Directions -
Write every line below out again, exactly as given, but leave out the pictures.
Data listing Start Marker
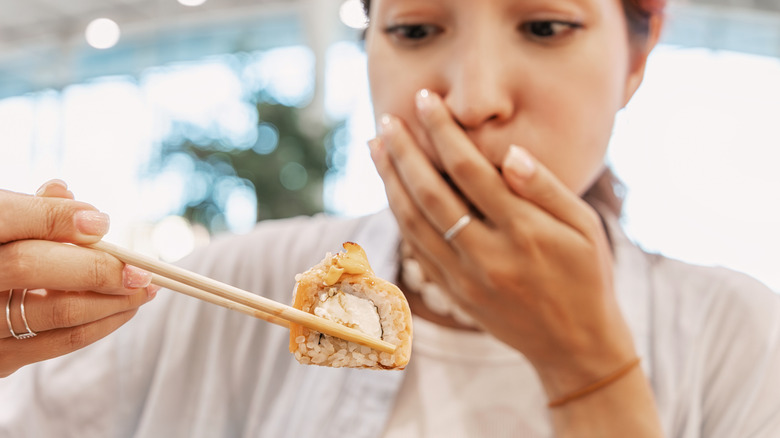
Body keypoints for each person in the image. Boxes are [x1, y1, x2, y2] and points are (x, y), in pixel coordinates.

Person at [1, 0, 779, 436]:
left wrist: (590, 374)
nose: (473, 100)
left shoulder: (738, 338)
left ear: (637, 58)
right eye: (414, 29)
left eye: (545, 26)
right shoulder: (237, 286)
Data listing End Marker
Your solution -
Body keypoints for each person in the image. Boxes are [x1, y1, x2, y2] and points are (x, y), in pixel coordinates.

Person at [1, 0, 779, 436]:
left wrist: (590, 374)
nose: (473, 100)
left shoulder: (738, 338)
left ear: (637, 58)
right eye: (414, 29)
left eye: (545, 26)
right shoulder: (237, 286)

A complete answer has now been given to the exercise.